◆ WORK TO BE COMPLETED ◆
Without the images, reproduce every entry exactly.

++++ DATA EXCERPTS ++++

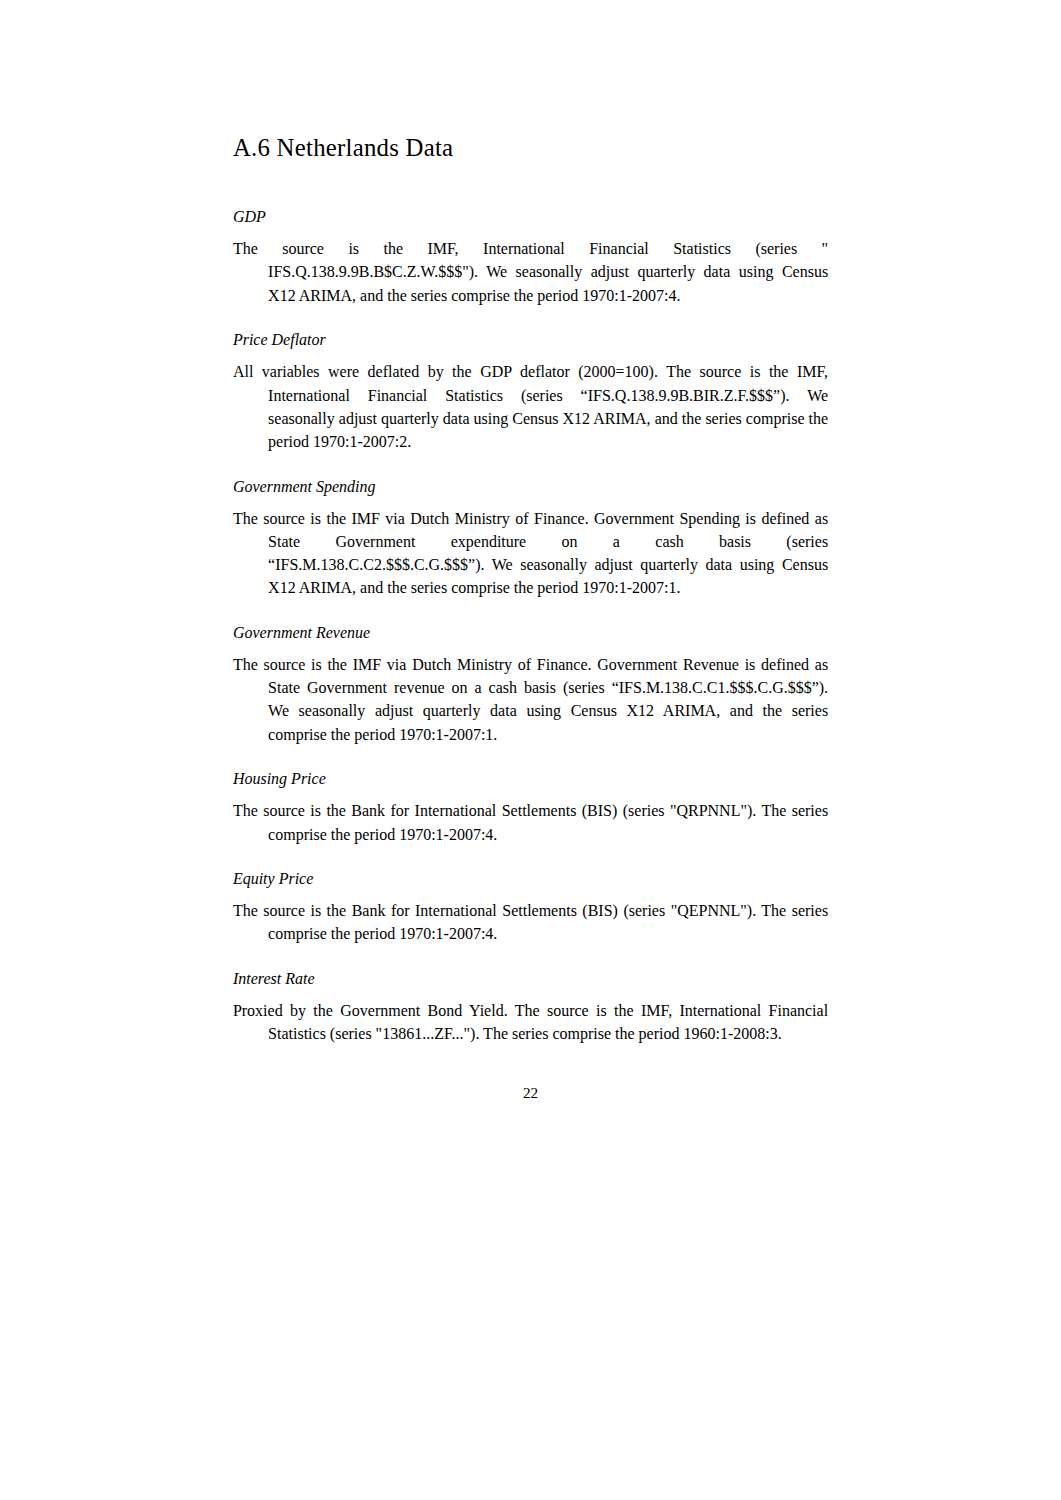A.6 Netherlands Data
GDP
The source is the IMF, International Financial Statistics (series " IFS.Q.138.9.9B.B$C.Z.W.$$$"). We seasonally adjust quarterly data using Census X12 ARIMA, and the series comprise the period 1970:1-2007:4.
Price Deflator
All variables were deflated by the GDP deflator (2000=100). The source is the IMF, International Financial Statistics (series “IFS.Q.138.9.9B.BIR.Z.F.$$$”). We seasonally adjust quarterly data using Census X12 ARIMA, and the series comprise the period 1970:1-2007:2.
Government Spending
The source is the IMF via Dutch Ministry of Finance. Government Spending is defined as State Government expenditure on a cash basis (series “IFS.M.138.C.C2.$$$.C.G.$$$”). We seasonally adjust quarterly data using Census X12 ARIMA, and the series comprise the period 1970:1-2007:1.
Government Revenue
The source is the IMF via Dutch Ministry of Finance. Government Revenue is defined as State Government revenue on a cash basis (series “IFS.M.138.C.C1.$$$.C.G.$$$”). We seasonally adjust quarterly data using Census X12 ARIMA, and the series comprise the period 1970:1-2007:1.
Housing Price
The source is the Bank for International Settlements (BIS) (series "QRPNNL"). The series comprise the period 1970:1-2007:4.
Equity Price
The source is the Bank for International Settlements (BIS) (series "QEPNNL"). The series comprise the period 1970:1-2007:4.
Interest Rate
Proxied by the Government Bond Yield. The source is the IMF, International Financial Statistics (series "13861...ZF..."). The series comprise the period 1960:1-2008:3.
22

++++

◆ RESULT FOR THIS TASK ◆
A.6 Netherlands Data
GDP
The source is the IMF, International Financial Statistics (series " IFS.Q.138.9.9B.B$C.Z.W.$$$"). We seasonally adjust quarterly data using Census X12 ARIMA, and the series comprise the period 1970:1-2007:4.
Price Deflator
All variables were deflated by the GDP deflator (2000=100). The source is the IMF, International Financial Statistics (series “IFS.Q.138.9.9B.BIR.Z.F.$$$”). We seasonally adjust quarterly data using Census X12 ARIMA, and the series comprise the period 1970:1-2007:2.
Government Spending
The source is the IMF via Dutch Ministry of Finance. Government Spending is defined as State Government expenditure on a cash basis (series “IFS.M.138.C.C2.$$$.C.G.$$$”). We seasonally adjust quarterly data using Census X12 ARIMA, and the series comprise the period 1970:1-2007:1.
Government Revenue
The source is the IMF via Dutch Ministry of Finance. Government Revenue is defined as State Government revenue on a cash basis (series “IFS.M.138.C.C1.$$$.C.G.$$$”). We seasonally adjust quarterly data using Census X12 ARIMA, and the series comprise the period 1970:1-2007:1.
Housing Price
The source is the Bank for International Settlements (BIS) (series "QRPNNL"). The series comprise the period 1970:1-2007:4.
Equity Price
The source is the Bank for International Settlements (BIS) (series "QEPNNL"). The series comprise the period 1970:1-2007:4.
Interest Rate
Proxied by the Government Bond Yield. The source is the IMF, International Financial Statistics (series "13861...ZF..."). The series comprise the period 1960:1-2008:3.
22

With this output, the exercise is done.